--- WHAT YOU SHOULD DO ---
Only one portion of the data is to be written out: from the line bearing "#c4a997; stroke-width: 2.5;" through the line bearing "middle; dominant-baseline: central;". Write it exactly as it appears.

*** Block opens ***

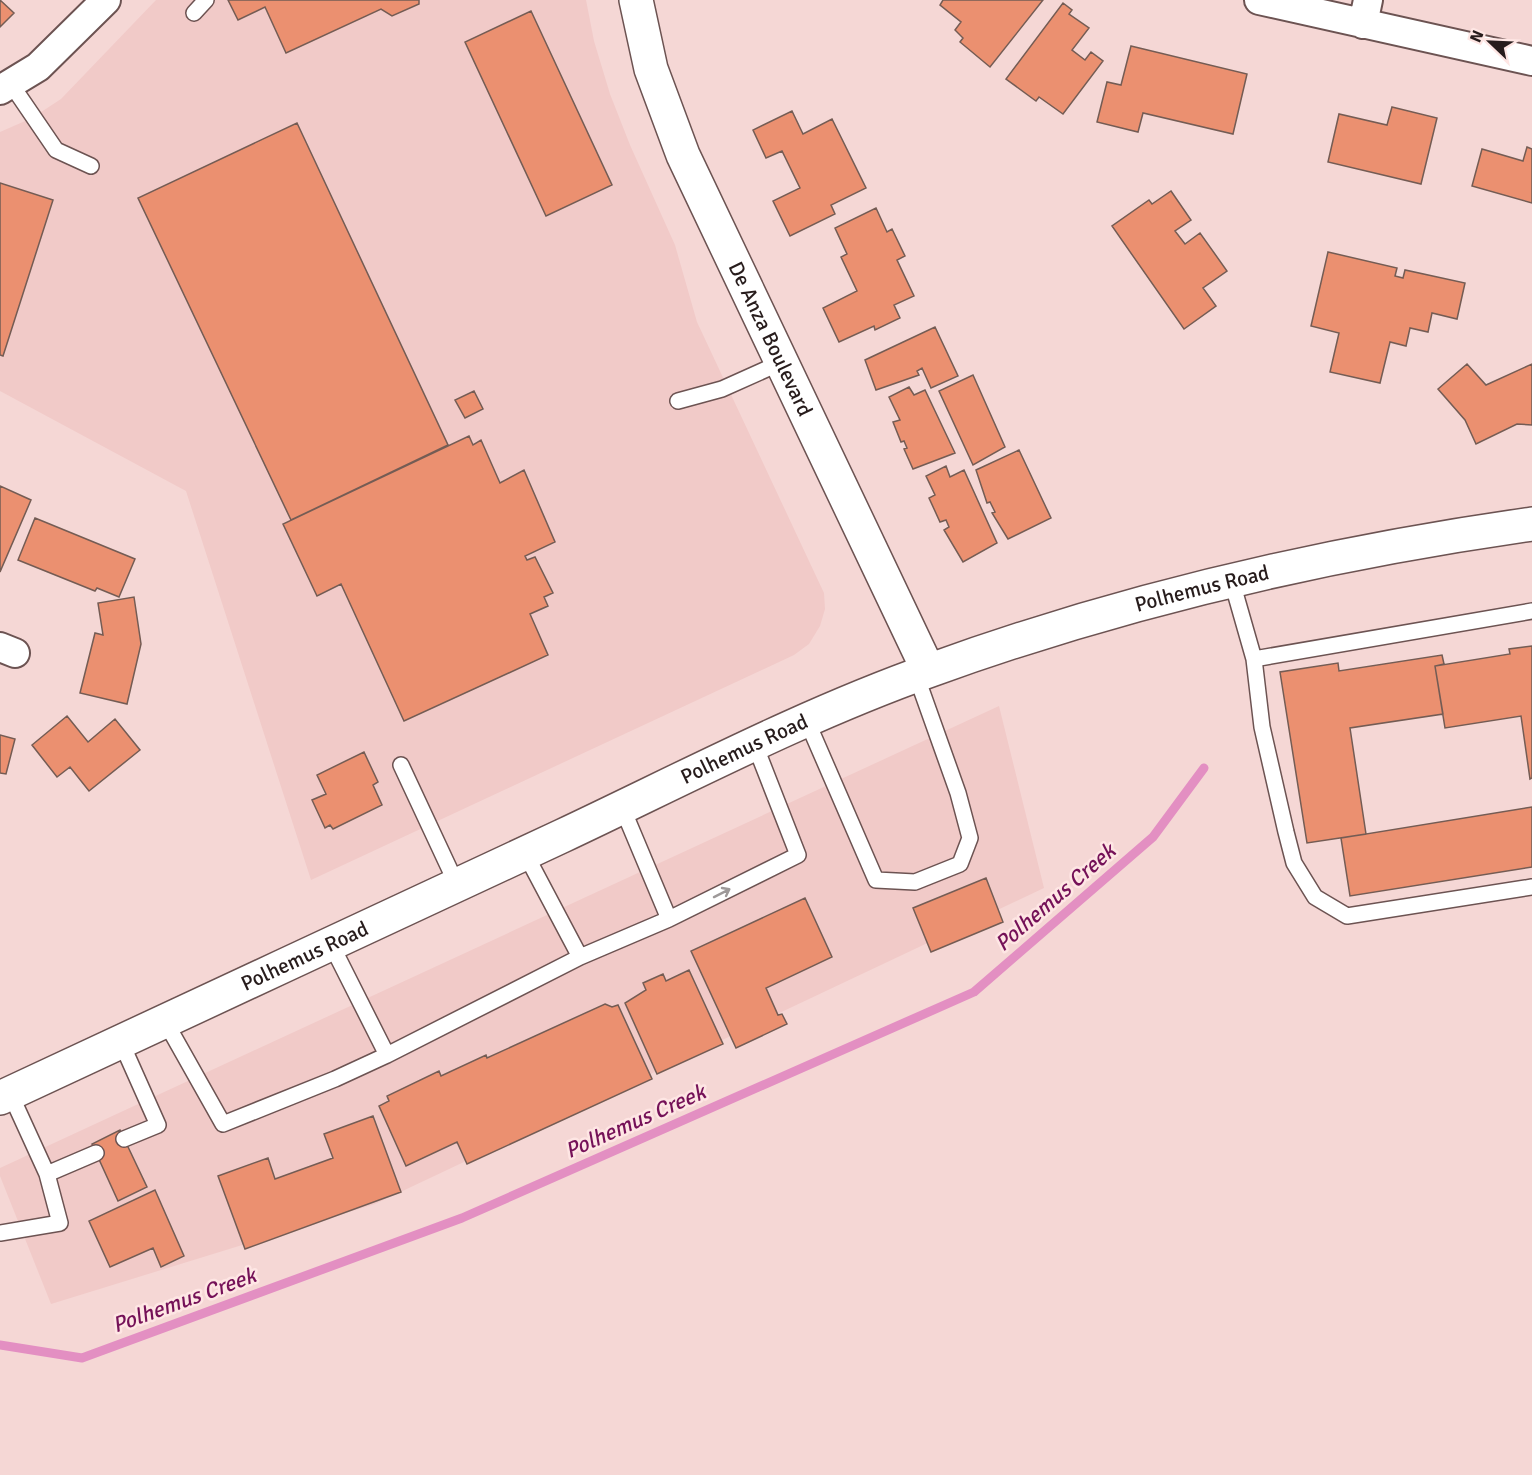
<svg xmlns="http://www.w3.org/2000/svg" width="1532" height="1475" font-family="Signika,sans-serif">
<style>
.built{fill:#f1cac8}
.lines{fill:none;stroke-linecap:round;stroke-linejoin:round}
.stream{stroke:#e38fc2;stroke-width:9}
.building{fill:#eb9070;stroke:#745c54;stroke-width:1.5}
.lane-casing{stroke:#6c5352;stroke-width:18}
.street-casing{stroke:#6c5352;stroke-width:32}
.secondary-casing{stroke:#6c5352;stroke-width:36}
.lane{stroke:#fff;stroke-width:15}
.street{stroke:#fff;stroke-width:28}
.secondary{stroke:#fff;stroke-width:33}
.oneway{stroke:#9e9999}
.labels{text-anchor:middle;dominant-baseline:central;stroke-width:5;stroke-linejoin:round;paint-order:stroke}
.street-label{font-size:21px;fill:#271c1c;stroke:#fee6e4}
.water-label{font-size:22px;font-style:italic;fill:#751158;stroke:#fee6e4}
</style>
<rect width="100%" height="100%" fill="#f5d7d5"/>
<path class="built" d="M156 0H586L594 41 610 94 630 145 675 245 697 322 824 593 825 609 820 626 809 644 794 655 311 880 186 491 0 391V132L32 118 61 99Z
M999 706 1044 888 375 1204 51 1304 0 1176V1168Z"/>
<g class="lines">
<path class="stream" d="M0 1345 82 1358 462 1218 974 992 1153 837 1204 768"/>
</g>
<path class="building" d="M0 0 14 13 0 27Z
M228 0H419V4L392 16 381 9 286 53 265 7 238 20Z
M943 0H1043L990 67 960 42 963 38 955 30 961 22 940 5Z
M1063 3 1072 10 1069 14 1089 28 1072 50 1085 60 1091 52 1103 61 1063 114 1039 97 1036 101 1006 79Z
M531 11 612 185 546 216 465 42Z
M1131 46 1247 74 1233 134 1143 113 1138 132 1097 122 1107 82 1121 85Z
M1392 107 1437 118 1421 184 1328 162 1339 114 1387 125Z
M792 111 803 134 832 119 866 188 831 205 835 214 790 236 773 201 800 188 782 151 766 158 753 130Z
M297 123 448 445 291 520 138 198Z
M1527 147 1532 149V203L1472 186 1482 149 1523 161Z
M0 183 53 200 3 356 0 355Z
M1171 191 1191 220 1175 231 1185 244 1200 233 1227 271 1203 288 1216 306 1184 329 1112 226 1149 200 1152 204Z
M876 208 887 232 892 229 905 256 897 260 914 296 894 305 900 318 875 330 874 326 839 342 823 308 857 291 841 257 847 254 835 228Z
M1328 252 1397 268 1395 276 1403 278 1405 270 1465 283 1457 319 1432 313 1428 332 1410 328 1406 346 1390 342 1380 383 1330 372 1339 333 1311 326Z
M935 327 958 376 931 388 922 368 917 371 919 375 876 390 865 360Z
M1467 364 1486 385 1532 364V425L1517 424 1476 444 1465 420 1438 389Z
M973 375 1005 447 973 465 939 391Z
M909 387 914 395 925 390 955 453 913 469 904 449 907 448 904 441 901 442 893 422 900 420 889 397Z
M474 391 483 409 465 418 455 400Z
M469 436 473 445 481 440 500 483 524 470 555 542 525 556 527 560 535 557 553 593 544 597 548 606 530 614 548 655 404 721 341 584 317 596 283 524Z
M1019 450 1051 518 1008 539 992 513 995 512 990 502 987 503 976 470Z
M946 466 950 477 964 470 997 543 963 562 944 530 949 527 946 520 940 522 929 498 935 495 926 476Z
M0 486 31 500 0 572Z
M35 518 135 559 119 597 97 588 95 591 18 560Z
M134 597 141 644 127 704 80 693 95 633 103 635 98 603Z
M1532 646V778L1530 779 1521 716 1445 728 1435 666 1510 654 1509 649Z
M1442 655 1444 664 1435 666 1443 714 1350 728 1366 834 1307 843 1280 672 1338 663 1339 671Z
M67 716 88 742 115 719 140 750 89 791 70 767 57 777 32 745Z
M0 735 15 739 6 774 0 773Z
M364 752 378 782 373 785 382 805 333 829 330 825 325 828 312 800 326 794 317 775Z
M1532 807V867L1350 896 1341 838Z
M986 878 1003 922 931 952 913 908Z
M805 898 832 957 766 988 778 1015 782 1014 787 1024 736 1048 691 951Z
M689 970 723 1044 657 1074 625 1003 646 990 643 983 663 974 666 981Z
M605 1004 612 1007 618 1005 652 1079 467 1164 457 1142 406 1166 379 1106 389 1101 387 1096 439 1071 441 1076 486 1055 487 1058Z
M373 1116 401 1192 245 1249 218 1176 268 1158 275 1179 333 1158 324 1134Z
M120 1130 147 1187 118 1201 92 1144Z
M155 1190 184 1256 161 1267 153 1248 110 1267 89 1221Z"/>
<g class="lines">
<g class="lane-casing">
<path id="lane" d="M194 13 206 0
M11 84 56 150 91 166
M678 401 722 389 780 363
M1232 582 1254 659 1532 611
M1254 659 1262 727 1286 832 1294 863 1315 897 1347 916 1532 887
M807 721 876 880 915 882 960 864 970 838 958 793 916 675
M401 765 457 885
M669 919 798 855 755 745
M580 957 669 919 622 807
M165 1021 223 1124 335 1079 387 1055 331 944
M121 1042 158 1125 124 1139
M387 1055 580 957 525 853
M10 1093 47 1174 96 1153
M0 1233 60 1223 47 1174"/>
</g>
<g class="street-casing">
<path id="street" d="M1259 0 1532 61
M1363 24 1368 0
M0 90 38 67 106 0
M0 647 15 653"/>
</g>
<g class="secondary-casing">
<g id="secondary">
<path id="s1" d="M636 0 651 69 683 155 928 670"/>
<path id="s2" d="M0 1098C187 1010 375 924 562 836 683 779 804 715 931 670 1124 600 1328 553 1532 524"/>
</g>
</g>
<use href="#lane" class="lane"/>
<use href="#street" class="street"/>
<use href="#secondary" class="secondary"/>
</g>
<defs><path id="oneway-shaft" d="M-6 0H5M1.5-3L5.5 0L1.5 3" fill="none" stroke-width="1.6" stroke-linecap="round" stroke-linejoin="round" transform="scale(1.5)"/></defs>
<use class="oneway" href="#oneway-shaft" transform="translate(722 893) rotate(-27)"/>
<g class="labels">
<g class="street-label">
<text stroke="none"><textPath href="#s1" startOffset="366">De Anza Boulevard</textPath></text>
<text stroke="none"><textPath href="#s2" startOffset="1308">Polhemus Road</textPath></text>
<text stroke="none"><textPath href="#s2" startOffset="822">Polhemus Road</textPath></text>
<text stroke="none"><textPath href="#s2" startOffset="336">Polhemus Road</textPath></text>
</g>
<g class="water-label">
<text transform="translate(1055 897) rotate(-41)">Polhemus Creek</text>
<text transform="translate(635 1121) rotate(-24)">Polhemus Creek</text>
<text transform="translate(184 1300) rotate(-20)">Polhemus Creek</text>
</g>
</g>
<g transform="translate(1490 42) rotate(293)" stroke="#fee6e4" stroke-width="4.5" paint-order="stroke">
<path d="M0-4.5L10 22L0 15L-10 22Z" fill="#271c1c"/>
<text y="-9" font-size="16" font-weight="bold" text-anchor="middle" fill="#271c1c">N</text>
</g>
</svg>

*** Block closes ***
*** Block opens ***

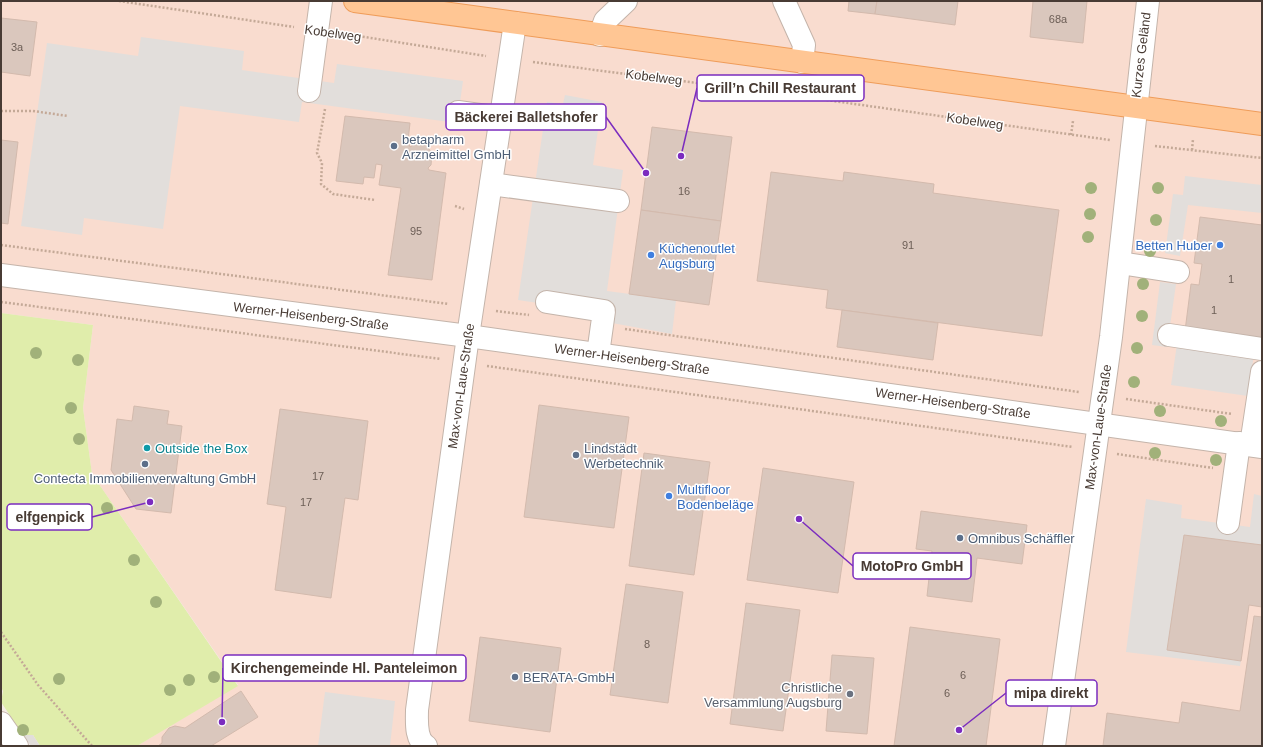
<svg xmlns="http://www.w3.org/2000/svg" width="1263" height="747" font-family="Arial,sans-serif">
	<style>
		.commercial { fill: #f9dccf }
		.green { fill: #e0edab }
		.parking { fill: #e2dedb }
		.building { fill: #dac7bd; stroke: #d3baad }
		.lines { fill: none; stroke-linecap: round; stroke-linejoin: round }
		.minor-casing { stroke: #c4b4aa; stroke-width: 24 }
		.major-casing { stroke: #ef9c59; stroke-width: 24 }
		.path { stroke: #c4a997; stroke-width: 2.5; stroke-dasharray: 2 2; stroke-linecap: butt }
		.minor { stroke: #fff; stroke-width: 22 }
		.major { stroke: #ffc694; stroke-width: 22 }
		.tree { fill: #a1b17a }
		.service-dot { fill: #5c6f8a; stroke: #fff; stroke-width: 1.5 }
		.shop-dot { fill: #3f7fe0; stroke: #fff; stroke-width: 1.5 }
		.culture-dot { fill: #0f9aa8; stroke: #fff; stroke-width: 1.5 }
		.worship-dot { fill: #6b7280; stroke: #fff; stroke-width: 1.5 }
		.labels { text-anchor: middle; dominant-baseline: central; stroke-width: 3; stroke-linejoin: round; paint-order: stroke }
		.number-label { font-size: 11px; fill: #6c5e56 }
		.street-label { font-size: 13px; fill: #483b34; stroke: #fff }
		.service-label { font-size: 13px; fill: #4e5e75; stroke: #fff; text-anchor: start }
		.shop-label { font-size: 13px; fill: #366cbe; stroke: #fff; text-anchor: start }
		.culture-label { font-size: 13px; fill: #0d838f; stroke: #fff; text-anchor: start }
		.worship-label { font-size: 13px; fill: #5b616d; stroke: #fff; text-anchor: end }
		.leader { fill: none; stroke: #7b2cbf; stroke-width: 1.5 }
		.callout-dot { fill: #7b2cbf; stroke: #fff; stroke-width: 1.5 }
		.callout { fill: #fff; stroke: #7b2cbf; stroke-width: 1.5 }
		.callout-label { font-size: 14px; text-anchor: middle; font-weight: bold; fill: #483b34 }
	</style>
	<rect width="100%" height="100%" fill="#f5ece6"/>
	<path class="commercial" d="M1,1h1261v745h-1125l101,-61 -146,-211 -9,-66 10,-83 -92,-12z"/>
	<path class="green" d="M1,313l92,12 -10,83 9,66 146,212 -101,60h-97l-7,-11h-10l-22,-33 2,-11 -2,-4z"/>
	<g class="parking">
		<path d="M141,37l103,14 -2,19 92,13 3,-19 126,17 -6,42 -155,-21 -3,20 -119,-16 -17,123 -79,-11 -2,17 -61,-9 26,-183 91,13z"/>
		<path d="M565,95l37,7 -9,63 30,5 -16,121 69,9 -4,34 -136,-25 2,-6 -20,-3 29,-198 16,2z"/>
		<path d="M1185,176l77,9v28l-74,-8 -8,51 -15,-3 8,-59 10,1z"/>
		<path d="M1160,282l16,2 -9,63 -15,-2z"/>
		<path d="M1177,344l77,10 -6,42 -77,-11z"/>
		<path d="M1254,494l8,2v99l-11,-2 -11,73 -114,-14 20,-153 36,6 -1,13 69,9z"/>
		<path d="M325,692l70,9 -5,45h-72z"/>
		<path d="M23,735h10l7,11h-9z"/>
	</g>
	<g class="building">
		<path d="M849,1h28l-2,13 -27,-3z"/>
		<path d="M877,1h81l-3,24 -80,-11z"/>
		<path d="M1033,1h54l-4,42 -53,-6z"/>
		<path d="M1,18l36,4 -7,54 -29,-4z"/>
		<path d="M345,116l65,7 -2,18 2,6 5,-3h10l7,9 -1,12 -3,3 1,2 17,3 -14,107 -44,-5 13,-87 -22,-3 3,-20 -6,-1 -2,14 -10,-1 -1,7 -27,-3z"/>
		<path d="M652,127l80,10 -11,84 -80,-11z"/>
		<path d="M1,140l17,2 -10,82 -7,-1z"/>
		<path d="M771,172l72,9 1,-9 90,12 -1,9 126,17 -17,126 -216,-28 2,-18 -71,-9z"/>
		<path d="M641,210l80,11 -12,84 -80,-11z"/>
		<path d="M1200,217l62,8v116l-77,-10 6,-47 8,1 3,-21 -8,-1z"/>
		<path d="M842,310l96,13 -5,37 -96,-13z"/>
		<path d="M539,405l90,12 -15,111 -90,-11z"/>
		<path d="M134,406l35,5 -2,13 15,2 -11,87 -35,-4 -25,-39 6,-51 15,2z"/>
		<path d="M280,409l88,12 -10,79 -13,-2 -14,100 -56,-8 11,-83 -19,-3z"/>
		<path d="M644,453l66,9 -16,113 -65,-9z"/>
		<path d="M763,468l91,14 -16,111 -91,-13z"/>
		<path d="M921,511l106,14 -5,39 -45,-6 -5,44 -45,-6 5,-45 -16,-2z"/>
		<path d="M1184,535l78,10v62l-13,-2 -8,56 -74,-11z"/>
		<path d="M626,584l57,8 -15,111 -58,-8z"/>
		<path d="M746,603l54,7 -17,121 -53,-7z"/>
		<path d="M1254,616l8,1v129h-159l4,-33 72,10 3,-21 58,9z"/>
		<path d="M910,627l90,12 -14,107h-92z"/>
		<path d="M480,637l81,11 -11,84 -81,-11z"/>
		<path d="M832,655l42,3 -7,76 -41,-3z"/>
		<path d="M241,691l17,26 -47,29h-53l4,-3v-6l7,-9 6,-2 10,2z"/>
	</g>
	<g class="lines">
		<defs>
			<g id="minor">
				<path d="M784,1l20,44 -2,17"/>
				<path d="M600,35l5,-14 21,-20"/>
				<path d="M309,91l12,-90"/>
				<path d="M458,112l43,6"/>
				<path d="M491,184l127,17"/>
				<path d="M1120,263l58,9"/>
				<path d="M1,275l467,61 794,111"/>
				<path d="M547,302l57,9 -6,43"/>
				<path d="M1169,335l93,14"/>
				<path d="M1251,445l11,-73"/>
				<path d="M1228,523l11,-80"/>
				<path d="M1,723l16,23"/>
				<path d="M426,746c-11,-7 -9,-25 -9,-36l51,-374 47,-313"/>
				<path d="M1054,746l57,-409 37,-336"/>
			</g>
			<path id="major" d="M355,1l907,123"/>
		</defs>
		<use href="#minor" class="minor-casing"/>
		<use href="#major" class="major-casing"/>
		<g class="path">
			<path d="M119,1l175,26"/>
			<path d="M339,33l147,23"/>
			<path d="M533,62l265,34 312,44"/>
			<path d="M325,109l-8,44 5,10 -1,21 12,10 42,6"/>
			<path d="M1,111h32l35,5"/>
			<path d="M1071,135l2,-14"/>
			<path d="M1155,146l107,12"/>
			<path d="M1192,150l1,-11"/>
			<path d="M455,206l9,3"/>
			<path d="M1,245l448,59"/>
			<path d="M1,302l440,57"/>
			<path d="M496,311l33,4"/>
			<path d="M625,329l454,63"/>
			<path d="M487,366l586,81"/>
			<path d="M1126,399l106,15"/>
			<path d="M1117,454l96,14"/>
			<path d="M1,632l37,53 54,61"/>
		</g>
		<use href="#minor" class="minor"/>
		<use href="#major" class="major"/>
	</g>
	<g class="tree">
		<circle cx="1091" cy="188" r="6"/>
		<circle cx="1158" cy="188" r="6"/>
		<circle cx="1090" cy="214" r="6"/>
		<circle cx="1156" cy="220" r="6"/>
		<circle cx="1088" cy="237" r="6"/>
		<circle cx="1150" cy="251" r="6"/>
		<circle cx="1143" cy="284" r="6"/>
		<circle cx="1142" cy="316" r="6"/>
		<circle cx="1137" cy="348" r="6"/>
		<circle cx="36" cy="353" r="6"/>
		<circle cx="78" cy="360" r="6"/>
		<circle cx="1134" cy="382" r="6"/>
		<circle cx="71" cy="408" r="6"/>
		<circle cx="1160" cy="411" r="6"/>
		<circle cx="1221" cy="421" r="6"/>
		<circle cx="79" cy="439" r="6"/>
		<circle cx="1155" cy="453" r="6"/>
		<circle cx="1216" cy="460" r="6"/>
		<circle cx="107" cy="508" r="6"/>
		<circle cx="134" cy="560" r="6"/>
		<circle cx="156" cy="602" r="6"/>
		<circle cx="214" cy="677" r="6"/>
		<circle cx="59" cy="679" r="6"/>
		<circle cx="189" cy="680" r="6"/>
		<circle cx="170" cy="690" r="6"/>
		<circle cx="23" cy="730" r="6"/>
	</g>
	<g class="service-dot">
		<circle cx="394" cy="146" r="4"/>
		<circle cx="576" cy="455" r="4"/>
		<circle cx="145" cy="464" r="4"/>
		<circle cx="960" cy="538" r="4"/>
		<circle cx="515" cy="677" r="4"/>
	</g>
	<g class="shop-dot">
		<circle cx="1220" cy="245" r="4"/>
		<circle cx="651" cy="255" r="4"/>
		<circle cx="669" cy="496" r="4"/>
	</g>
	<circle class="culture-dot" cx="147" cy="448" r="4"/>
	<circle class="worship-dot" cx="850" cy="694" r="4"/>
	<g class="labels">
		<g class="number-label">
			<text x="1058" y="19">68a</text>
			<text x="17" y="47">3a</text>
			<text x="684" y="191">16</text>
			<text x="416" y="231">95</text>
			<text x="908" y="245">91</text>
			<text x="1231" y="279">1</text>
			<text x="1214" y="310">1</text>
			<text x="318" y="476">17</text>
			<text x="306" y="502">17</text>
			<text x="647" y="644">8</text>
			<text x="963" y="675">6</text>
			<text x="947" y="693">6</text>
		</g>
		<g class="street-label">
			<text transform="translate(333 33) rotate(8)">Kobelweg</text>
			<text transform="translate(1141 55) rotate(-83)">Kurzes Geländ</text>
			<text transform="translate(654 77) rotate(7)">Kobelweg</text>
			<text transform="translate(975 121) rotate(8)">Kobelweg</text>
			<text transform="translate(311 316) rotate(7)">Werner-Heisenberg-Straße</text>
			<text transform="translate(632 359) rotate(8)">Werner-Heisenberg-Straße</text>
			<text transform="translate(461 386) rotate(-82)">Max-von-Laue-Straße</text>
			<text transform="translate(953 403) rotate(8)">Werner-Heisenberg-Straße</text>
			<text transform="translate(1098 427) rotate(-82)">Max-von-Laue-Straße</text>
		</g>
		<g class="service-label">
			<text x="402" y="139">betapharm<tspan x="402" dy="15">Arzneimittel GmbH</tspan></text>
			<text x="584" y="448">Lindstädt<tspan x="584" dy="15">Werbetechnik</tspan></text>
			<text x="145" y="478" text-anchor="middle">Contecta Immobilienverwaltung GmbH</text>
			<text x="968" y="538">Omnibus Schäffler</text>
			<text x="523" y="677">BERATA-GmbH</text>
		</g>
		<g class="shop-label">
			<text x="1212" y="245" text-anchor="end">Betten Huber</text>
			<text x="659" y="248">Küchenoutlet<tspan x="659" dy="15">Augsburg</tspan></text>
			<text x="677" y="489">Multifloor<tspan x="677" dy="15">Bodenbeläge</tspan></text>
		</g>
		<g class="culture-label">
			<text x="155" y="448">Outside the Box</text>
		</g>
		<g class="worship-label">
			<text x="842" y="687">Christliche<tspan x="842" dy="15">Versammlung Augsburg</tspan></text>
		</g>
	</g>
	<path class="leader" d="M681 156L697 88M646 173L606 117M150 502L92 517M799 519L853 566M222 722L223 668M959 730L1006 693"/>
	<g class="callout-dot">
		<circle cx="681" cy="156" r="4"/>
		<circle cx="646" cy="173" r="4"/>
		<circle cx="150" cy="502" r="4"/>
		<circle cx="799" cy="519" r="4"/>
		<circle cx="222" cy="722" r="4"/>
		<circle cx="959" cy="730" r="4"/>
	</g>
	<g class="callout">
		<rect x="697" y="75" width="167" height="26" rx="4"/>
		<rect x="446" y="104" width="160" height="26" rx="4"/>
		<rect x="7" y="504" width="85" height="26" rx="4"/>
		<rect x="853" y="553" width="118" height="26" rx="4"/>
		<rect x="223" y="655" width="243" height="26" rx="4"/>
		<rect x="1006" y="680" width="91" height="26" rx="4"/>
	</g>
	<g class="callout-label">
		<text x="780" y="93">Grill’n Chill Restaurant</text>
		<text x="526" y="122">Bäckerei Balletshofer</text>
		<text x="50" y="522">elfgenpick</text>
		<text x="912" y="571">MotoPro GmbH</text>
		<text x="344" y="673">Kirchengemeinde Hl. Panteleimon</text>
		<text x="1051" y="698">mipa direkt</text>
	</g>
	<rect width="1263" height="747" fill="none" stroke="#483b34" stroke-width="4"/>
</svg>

*** Block closes ***

--- TASK OUTPUT ---
		.path { stroke: #c4a997; stroke-width: 2.5; stroke-dasharray: 2 2; stroke-linecap: butt }
		.minor { stroke: #fff; stroke-width: 22 }
		.major { stroke: #ffc694; stroke-width: 22 }
		.tree { fill: #a1b17a }
		.service-dot { fill: #5c6f8a; stroke: #fff; stroke-width: 1.5 }
		.shop-dot { fill: #3f7fe0; stroke: #fff; stroke-width: 1.5 }
		.culture-dot { fill: #0f9aa8; stroke: #fff; stroke-width: 1.5 }
		.worship-dot { fill: #6b7280; stroke: #fff; stroke-width: 1.5 }
		.labels { text-anchor: middle; dominant-baseline: central; stroke-width: 3; stroke-linejoin: round; paint-order: stroke }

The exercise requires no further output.